(Exercise details): Only the pictures should be dropped; copy the rest of the entries exactly.

[Source information — start]

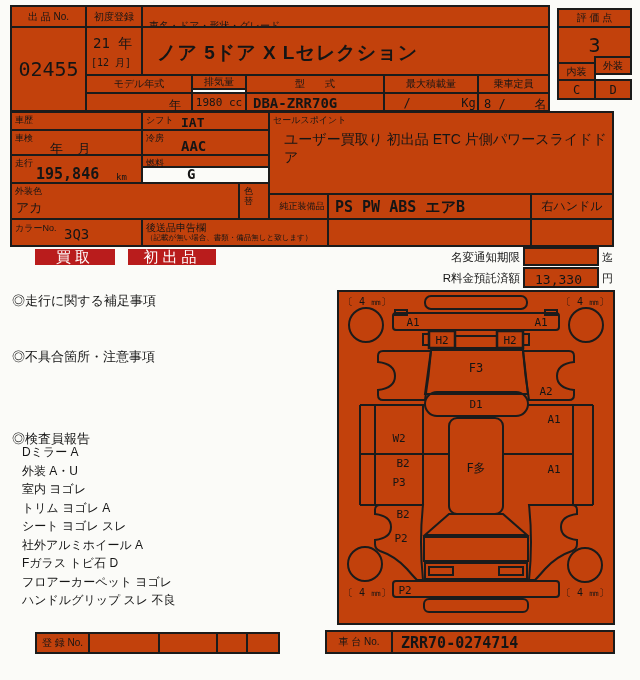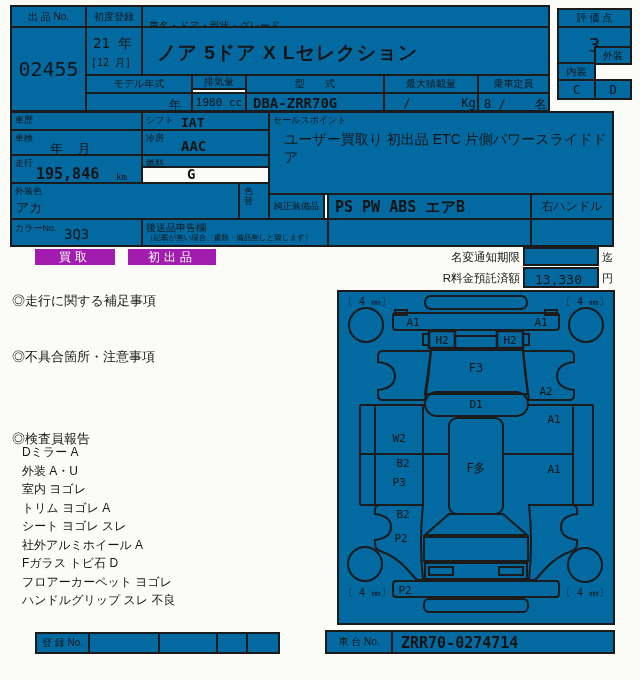--- a/index.html
+++ b/index.html
@@ -1,24 +1,24 @@
 <!DOCTYPE html>
 <html><head>
 <meta charset="utf-8">
 <style>
   html,body{margin:0;padding:0}
   body{width:640px;height:680px;background:#fbfbf8;font-family:"Liberation Sans",sans-serif;color:#151515;position:relative;overflow:hidden}
   .c{position:absolute;box-sizing:border-box}
-  .b{border:2px solid #1b1b1b;background:#0369a1}
+  .b{border:2px solid #1b1b1b;background:#c2410c}
   .ctr{display:flex;align-items:center;justify-content:center}
   .lab{display:block;font-size:9px;line-height:10px;padding:2px 16px 0 3px}
   .mono{font-family:"DejaVu Sans Mono",monospace}
   .pre{white-space:pre}
   .val{display:block;font-size:13px}
-  .badge{background:#a21caf;color:#fff;font-size:12px;display:flex;align-items:center;justify-content:center;letter-spacing:4px}
+  .badge{background:#b91c1c;color:#fff;font-size:15px;display:flex;align-items:center;justify-content:center;letter-spacing:4px}
   .note-h{font-size:13px}
   svg text{font-family:"DejaVu Sans Mono",monospace;fill:#141414;stroke:none}
 </style>
 </head>
 <body>
 
 <div class="c b ctr" style="left:10px;top:5px;width:77px;height:23px;font-size:10px">出 品 No.</div>
 <div class="c b ctr mono" style="left:10px;top:26px;width:77px;height:86px;font-size:20px">02455</div>
 
 <div class="c b ctr" style="left:85px;top:5px;width:58px;height:23px;font-size:10px">初度登録</div>
@@ -38,21 +38,21 @@
 
 <div class="c b" style="left:85px;top:92px;width:108px;height:20px;font-size:12px;text-align:right;padding:3px 10px 0 0">年</div>
 <div class="c b ctr mono" style="left:191px;top:92px;width:56px;height:20px;font-size:11px">1980 cc</div>
 <div class="c b mono" style="left:245px;top:92px;width:140px;height:20px;font-size:14px;font-weight:bold;padding:1px 0 0 6px">DBA-ZRR70G</div>
 <div class="c b pre mono" style="left:383px;top:92px;width:96px;height:20px;font-size:12px;padding:2px 0 0 4px">  /       Kg</div>
 <div class="c b pre mono" style="left:477px;top:92px;width:73px;height:20px;font-size:12px;padding:2px 0 0 5px">8 /    名</div>
 
 <div class="c b ctr" style="left:557px;top:8px;width:75px;height:20px;font-size:10px">評 価 点</div>
 <div class="c b ctr mono" style="left:557px;top:26px;width:75px;height:38px;font-size:20px">3</div>
 <div class="c b ctr" style="left:557px;top:62px;width:39px;height:19px;font-size:10px">内装</div>
-<div class="c b ctr" style="left:594px;top:46px;width:38px;height:19px;font-size:10px">外装</div>
+<div class="c b ctr" style="left:594px;top:56px;width:38px;height:19px;font-size:10px">外装</div>
 <div class="c b ctr mono" style="left:557px;top:79px;width:39px;height:21px;font-size:12px">C</div>
 <div class="c b ctr mono" style="left:594px;top:79px;width:38px;height:21px;font-size:12px">D</div>
 
 <div class="c b" style="left:10px;top:111px;width:133px;height:20px">
     <span class="lab">車歴</span>
   </div>
 <div class="c b" style="left:141px;top:111px;width:129px;height:20px">
   <span class="lab c" style="left:0;top:0">シフト</span>
   <span class="c mono" style="left:38px;top:2px;font-size:13px;font-weight:bold">IAT</span>
 </div>
@@ -90,21 +90,21 @@
 </div>
 <div class="c b" style="left:141px;top:218px;width:188px;height:29px">
   <span style="display:block;font-size:10px;line-height:11px;padding:2px 0 0 3px">後送品申告欄</span>
   <span style="display:block;font-size:7.5px;line-height:9px;padding-left:3px">（記載が無い場合、書類・備品無しと致します）</span>
 </div>
 
 <div class="c b" style="left:268px;top:111px;width:346px;height:84px">
   <span class="lab">セールスポイント</span>
   <span class="val" style="padding:6px 0 0 14px;font-size:14px">ユーザー買取り 初出品 ETC 片側パワースライドドア</span>
 </div>
-<div class="c b ctr" style="left:268px;top:193px;width:57px;height:27px;font-size:9px">純正装備品</div>
+<div class="c b ctr" style="left:268px;top:193px;width:68px;height:27px;font-size:9px">純正装備品</div>
 <div class="c b mono" style="left:327px;top:193px;width:205px;height:27px;font-size:15px;font-weight:bold;padding:3px 0 0 6px">PS PW ABS エアB</div>
 <div class="c b ctr" style="left:530px;top:193px;width:84px;height:27px;font-size:12px">右ハンドル</div>
 <div class="c b" style="left:327px;top:218px;width:205px;height:29px"></div>
 <div class="c b" style="left:530px;top:218px;width:84px;height:29px"></div>
 
 <div class="c badge" style="left:35px;top:249px;width:80px;height:16px">買取</div>
 <div class="c badge" style="left:128px;top:249px;width:88px;height:16px">初出品</div>
 
 <div class="c" style="left:395px;top:250px;width:125px;font-size:11.5px;text-align:right">名変通知期限</div>
 <div class="c b" style="left:523px;top:247px;width:76px;height:19px"></div>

[Source information — finish]

(Task result):
--- a/index.html
+++ b/index.html
@@ -1,24 +1,24 @@
 <!DOCTYPE html>
 <html><head>
 <meta charset="utf-8">
 <style>
   html,body{margin:0;padding:0}
   body{width:640px;height:680px;background:#fbfbf8;font-family:"Liberation Sans",sans-serif;color:#151515;position:relative;overflow:hidden}
   .c{position:absolute;box-sizing:border-box}
-  .b{border:2px solid #1b1b1b;background:#0369a1}
+  .b{border:2px solid #1b1b1b;background:#c2410c}
   .ctr{display:flex;align-items:center;justify-content:center}
   .lab{display:block;font-size:9px;line-height:10px;padding:2px 16px 0 3px}
   .mono{font-family:"DejaVu Sans Mono",monospace}
   .pre{white-space:pre}
   .val{display:block;font-size:13px}
-  .badge{background:#a21caf;color:#fff;font-size:12px;display:flex;align-items:center;justify-content:center;letter-spacing:4px}
+  .badge{background:#b91c1c;color:#fff;font-size:15px;display:flex;align-items:center;justify-content:center;letter-spacing:4px}
   .note-h{font-size:13px}
   svg text{font-family:"DejaVu Sans Mono",monospace;fill:#141414;stroke:none}
 </style>
 </head>
 <body>
 
 <div class="c b ctr" style="left:10px;top:5px;width:77px;height:23px;font-size:10px">出 品 No.</div>
 <div class="c b ctr mono" style="left:10px;top:26px;width:77px;height:86px;font-size:20px">02455</div>
 
 <div class="c b ctr" style="left:85px;top:5px;width:58px;height:23px;font-size:10px">初度登録</div>
@@ -38,21 +38,21 @@
 
 <div class="c b" style="left:85px;top:92px;width:108px;height:20px;font-size:12px;text-align:right;padding:3px 10px 0 0">年</div>
 <div class="c b ctr mono" style="left:191px;top:92px;width:56px;height:20px;font-size:11px">1980 cc</div>
 <div class="c b mono" style="left:245px;top:92px;width:140px;height:20px;font-size:14px;font-weight:bold;padding:1px 0 0 6px">DBA-ZRR70G</div>
 <div class="c b pre mono" style="left:383px;top:92px;width:96px;height:20px;font-size:12px;padding:2px 0 0 4px">  /       Kg</div>
 <div class="c b pre mono" style="left:477px;top:92px;width:73px;height:20px;font-size:12px;padding:2px 0 0 5px">8 /    名</div>
 
 <div class="c b ctr" style="left:557px;top:8px;width:75px;height:20px;font-size:10px">評 価 点</div>
 <div class="c b ctr mono" style="left:557px;top:26px;width:75px;height:38px;font-size:20px">3</div>
 <div class="c b ctr" style="left:557px;top:62px;width:39px;height:19px;font-size:10px">内装</div>
-<div class="c b ctr" style="left:594px;top:46px;width:38px;height:19px;font-size:10px">外装</div>
+<div class="c b ctr" style="left:594px;top:56px;width:38px;height:19px;font-size:10px">外装</div>
 <div class="c b ctr mono" style="left:557px;top:79px;width:39px;height:21px;font-size:12px">C</div>
 <div class="c b ctr mono" style="left:594px;top:79px;width:38px;height:21px;font-size:12px">D</div>
 
 <div class="c b" style="left:10px;top:111px;width:133px;height:20px">
     <span class="lab">車歴</span>
   </div>
 <div class="c b" style="left:141px;top:111px;width:129px;height:20px">
   <span class="lab c" style="left:0;top:0">シフト</span>
   <span class="c mono" style="left:38px;top:2px;font-size:13px;font-weight:bold">IAT</span>
 </div>
@@ -90,21 +90,21 @@
 </div>
 <div class="c b" style="left:141px;top:218px;width:188px;height:29px">
   <span style="display:block;font-size:10px;line-height:11px;padding:2px 0 0 3px">後送品申告欄</span>
   <span style="display:block;font-size:7.5px;line-height:9px;padding-left:3px">（記載が無い場合、書類・備品無しと致します）</span>
 </div>
 
 <div class="c b" style="left:268px;top:111px;width:346px;height:84px">
   <span class="lab">セールスポイント</span>
   <span class="val" style="padding:6px 0 0 14px;font-size:14px">ユーザー買取り 初出品 ETC 片側パワースライドドア</span>
 </div>
-<div class="c b ctr" style="left:268px;top:193px;width:57px;height:27px;font-size:9px">純正装備品</div>
+<div class="c b ctr" style="left:268px;top:193px;width:68px;height:27px;font-size:9px">純正装備品</div>
 <div class="c b mono" style="left:327px;top:193px;width:205px;height:27px;font-size:15px;font-weight:bold;padding:3px 0 0 6px">PS PW ABS エアB</div>
 <div class="c b ctr" style="left:530px;top:193px;width:84px;height:27px;font-size:12px">右ハンドル</div>
 <div class="c b" style="left:327px;top:218px;width:205px;height:29px"></div>
 <div class="c b" style="left:530px;top:218px;width:84px;height:29px"></div>
 
 <div class="c badge" style="left:35px;top:249px;width:80px;height:16px">買取</div>
 <div class="c badge" style="left:128px;top:249px;width:88px;height:16px">初出品</div>
 
 <div class="c" style="left:395px;top:250px;width:125px;font-size:11.5px;text-align:right">名変通知期限</div>
 <div class="c b" style="left:523px;top:247px;width:76px;height:19px"></div>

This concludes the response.